Amber Morgan, director of collections and exhibitions at The Warhol, said that the exhibit is especially timely as more audiences are increasingly taking an interest in exploring other aspects of Warhol’s career beyond his well-known pop art masterpieces.

“Warhol was strongly influenced by his Byzantine Catholic upbringing and the religious iconography that pervaded his early life,” Morgan notes.

Anna Plakas, culture journalist at Katholiek Nieuwsblad said of Warhol, “The American artist wrapped himself in an air of superficiality – but beneath that lay a layered and even faithful man. Warhol considered faith a private matter and therefore did not speak much about it, except that it was nice to go to church,” she said.

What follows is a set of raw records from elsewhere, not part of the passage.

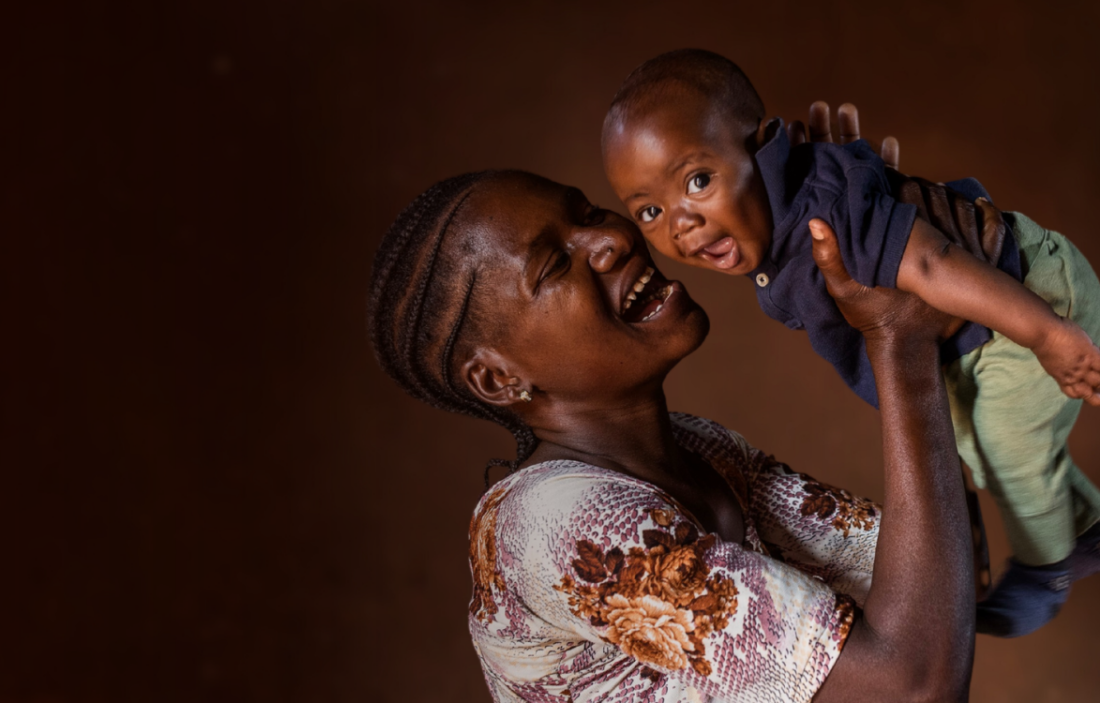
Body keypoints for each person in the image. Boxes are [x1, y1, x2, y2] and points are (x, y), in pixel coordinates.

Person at [366, 158, 975, 700]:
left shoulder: (696, 448)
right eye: (555, 264)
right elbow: (912, 685)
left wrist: (866, 231)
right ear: (498, 380)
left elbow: (946, 587)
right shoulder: (558, 523)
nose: (610, 240)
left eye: (589, 212)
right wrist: (897, 337)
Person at [598, 49, 1100, 636]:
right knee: (984, 449)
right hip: (975, 339)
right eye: (650, 210)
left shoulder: (823, 211)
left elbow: (931, 263)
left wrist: (1049, 334)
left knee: (1010, 445)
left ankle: (1046, 569)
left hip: (1026, 295)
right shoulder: (779, 231)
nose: (681, 222)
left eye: (698, 181)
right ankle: (1091, 532)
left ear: (762, 148)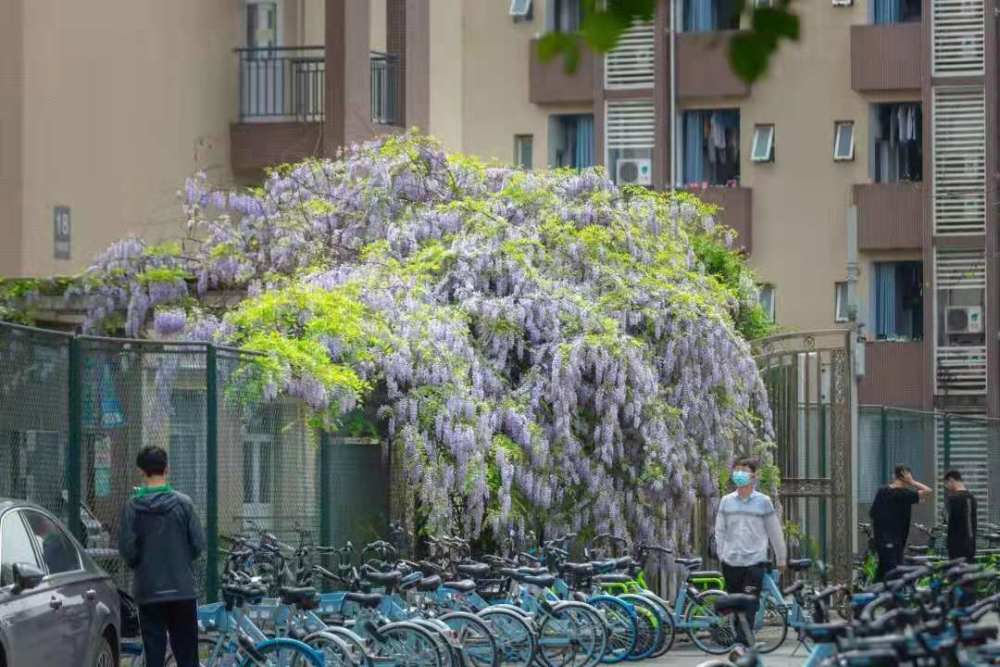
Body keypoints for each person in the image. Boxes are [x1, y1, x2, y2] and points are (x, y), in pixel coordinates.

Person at [119, 446, 205, 667]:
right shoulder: (184, 504)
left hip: (149, 592)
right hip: (182, 590)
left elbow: (128, 551)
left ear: (142, 472)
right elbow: (198, 544)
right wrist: (181, 560)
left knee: (154, 656)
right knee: (187, 656)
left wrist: (143, 563)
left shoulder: (132, 507)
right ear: (167, 468)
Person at [714, 457, 787, 651]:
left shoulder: (763, 502)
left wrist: (781, 557)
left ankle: (741, 642)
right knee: (735, 602)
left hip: (755, 560)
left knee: (750, 601)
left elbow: (774, 531)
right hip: (731, 560)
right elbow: (719, 530)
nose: (739, 474)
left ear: (753, 476)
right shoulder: (726, 501)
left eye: (744, 470)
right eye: (736, 470)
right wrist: (721, 554)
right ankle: (742, 639)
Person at [869, 464, 931, 581]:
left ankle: (875, 594)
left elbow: (872, 513)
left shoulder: (882, 491)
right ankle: (888, 596)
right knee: (893, 572)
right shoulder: (903, 493)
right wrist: (912, 482)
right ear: (904, 476)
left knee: (883, 570)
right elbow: (928, 491)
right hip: (895, 540)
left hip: (882, 539)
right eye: (909, 475)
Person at [944, 470, 977, 561]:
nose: (946, 487)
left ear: (951, 480)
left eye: (946, 484)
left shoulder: (962, 498)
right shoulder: (969, 497)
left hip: (960, 546)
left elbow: (968, 524)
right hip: (965, 545)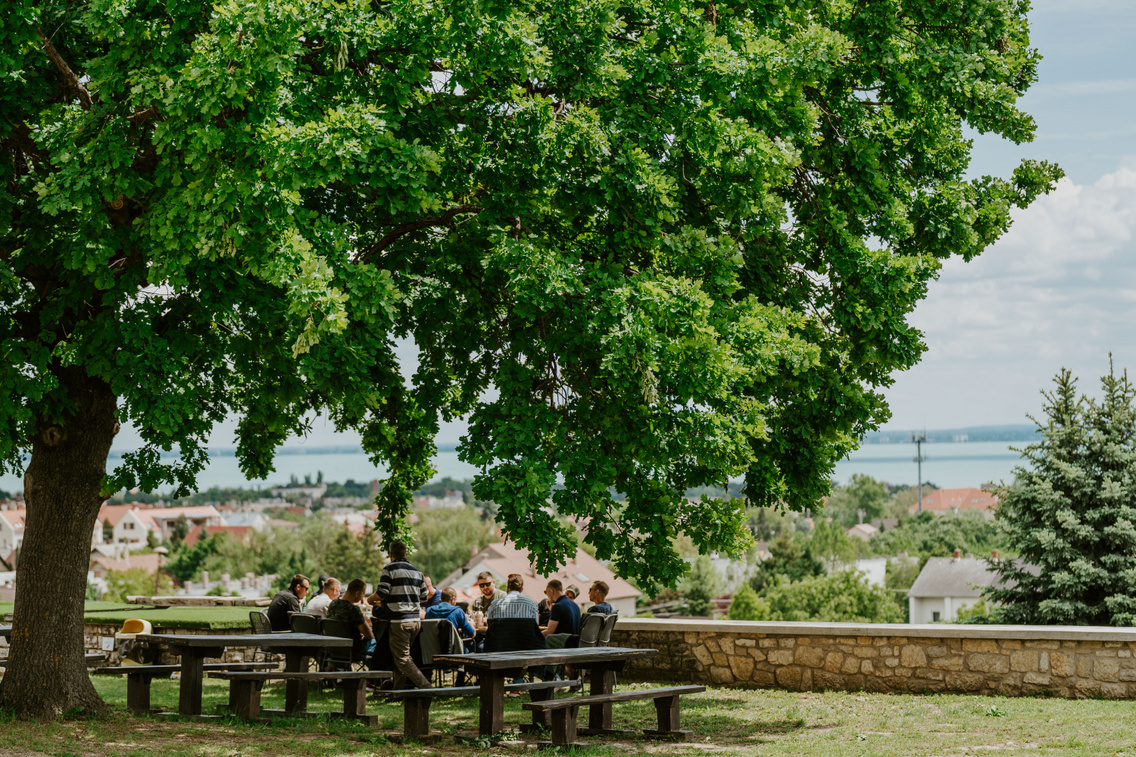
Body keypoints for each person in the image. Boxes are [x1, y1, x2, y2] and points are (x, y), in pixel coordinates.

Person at [375, 540, 432, 689]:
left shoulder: (389, 570)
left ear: (390, 554)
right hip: (415, 621)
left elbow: (382, 593)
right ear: (406, 554)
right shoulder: (417, 572)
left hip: (399, 621)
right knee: (400, 658)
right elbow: (424, 597)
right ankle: (397, 692)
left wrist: (370, 599)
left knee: (403, 659)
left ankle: (426, 686)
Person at [327, 578, 376, 658]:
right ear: (357, 593)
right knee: (375, 643)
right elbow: (369, 635)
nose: (362, 597)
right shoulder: (353, 609)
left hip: (332, 648)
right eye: (363, 594)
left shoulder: (333, 604)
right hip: (351, 649)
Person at [542, 579, 580, 649]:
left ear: (551, 591)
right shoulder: (575, 606)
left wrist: (535, 636)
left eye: (546, 592)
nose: (547, 596)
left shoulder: (558, 606)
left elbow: (549, 632)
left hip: (562, 646)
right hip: (574, 645)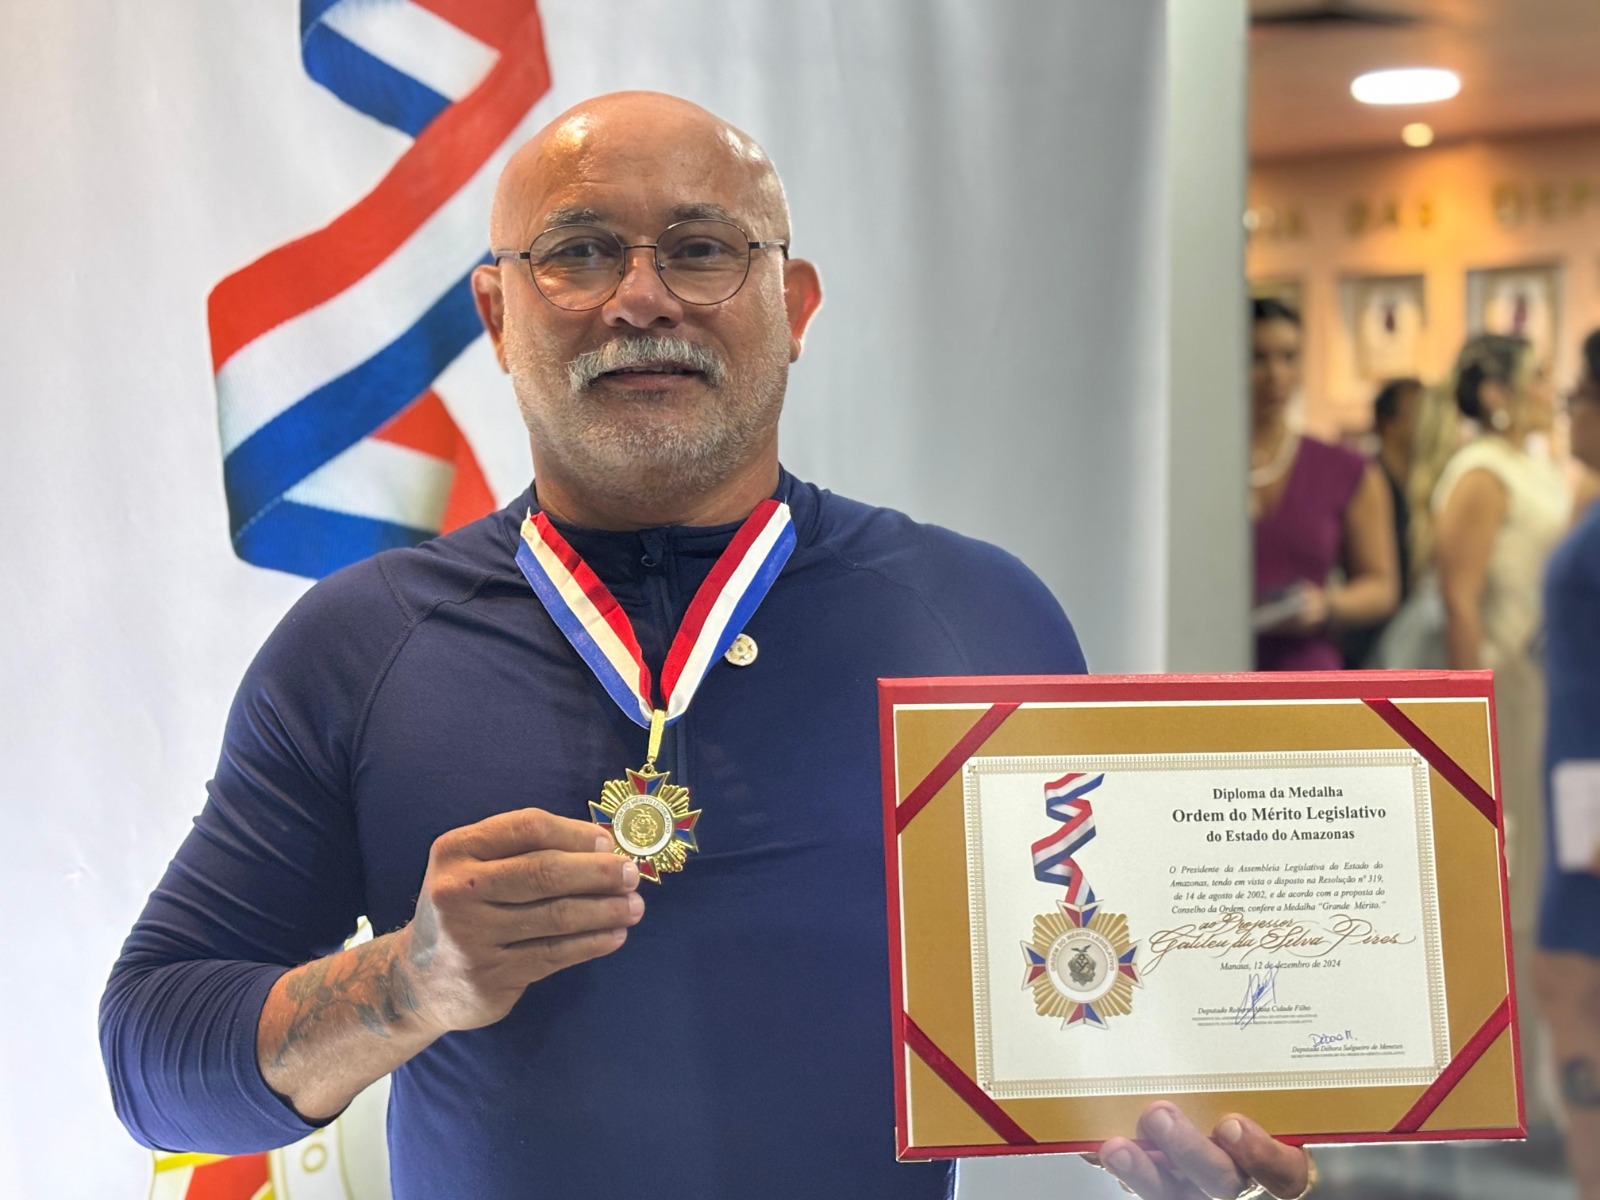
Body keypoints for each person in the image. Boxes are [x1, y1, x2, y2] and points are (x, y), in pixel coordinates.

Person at [99, 94, 1312, 1200]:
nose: (641, 297)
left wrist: (1200, 1123)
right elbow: (154, 1062)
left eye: (700, 248)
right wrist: (409, 986)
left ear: (796, 307)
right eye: (575, 252)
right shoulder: (360, 646)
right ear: (495, 313)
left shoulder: (979, 620)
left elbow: (1130, 1010)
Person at [1432, 332, 1567, 1122]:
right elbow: (1460, 597)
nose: (1550, 390)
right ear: (1497, 392)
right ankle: (1503, 1073)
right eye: (1538, 377)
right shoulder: (1480, 474)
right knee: (1507, 870)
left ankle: (1541, 1068)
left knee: (1539, 867)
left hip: (1540, 690)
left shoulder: (1532, 467)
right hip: (1505, 697)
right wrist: (1468, 713)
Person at [1249, 299, 1399, 670]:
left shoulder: (1344, 468)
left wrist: (1326, 604)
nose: (1275, 374)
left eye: (1288, 357)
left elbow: (1381, 586)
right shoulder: (1200, 471)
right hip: (1210, 671)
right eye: (1257, 357)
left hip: (1305, 675)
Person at [1536, 329, 1600, 1200]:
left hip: (1593, 805)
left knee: (1572, 1000)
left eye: (1583, 388)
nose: (1571, 404)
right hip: (1579, 795)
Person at [1341, 377, 1423, 668]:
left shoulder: (1419, 488)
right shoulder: (1368, 484)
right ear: (1390, 424)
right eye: (1419, 414)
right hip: (1368, 644)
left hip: (1407, 640)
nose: (1430, 425)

What “Vanitas” demonstrates is Warhol’s thoughtful, introspective side. A work like “The Last Supper” draws from a popular genre of paintings produced during the 16th and 17th centuries called memento mori- reminders of mortality. “The Last Supper” underscores the inevitability of not only Jesus Christ’s death, but all human death. The piece brings in Warhol’s Catholic background and was done with blacklight paint.

“The lighting changes as you sit with the piece, then you see the layers. It has this transformative quality to it and there’s an otherworldly mystique that he’s grappling with in this piece,” Morgan said.

Plakas contends that Warhol believed that fame was ephemeral too.

“He suggests, in a series of self-portraits, that behind his mask was emptiness,” she said. “It was as if he turned himself and his surroundings into caricatures-perhaps to make us reflect on the madness of the cult of which he had become the center. Remember you will die, his eyes seem to say.”

Visitors will also see Warhol’s “Shadows” paintings. “Shadows”, a series of colorful canvases with glitter, drew this observation from Warhol: “Someone asked me if I thought it was art, and I said no. There was a disco at the opening party. So, you could call it disco décor.”

Another intriguing part of the exhibit is ephemera from Warhol’s Time Capsule archive, including his electric toothbrush, acne cream, wig tape, junk mail and more.

“Time Capsule fits the theme so well because it shows him trying to capture time. It also shows that he’s a normal person and brings that human element into it,” Morgan said.

Warhol, being openminded, also explored other concepts.

“I think there will be surprises for visitors like healing crystals and astrology charts,” Morgan said, adding that it speaks to Warhol’s willingness to confront universal big questions and explore multiple paths in his search for answers.

From dark to light

As visitors make their way through the exhibit, there is almost a “dark-to-light” sort of feeling.

“Mortality can be a very dark subject, but they’ll see how Warhol brings a sense of humor and life to it. He helps us all think a little more introspectively on this universal experience with which we all deal,” Morgan said.

In the end “Vanitas” helps us all to understand that Warhol wasn’t only the master of pop-culture superficiality, but also an artist who grappled with mortality, faith and life’s mysteries.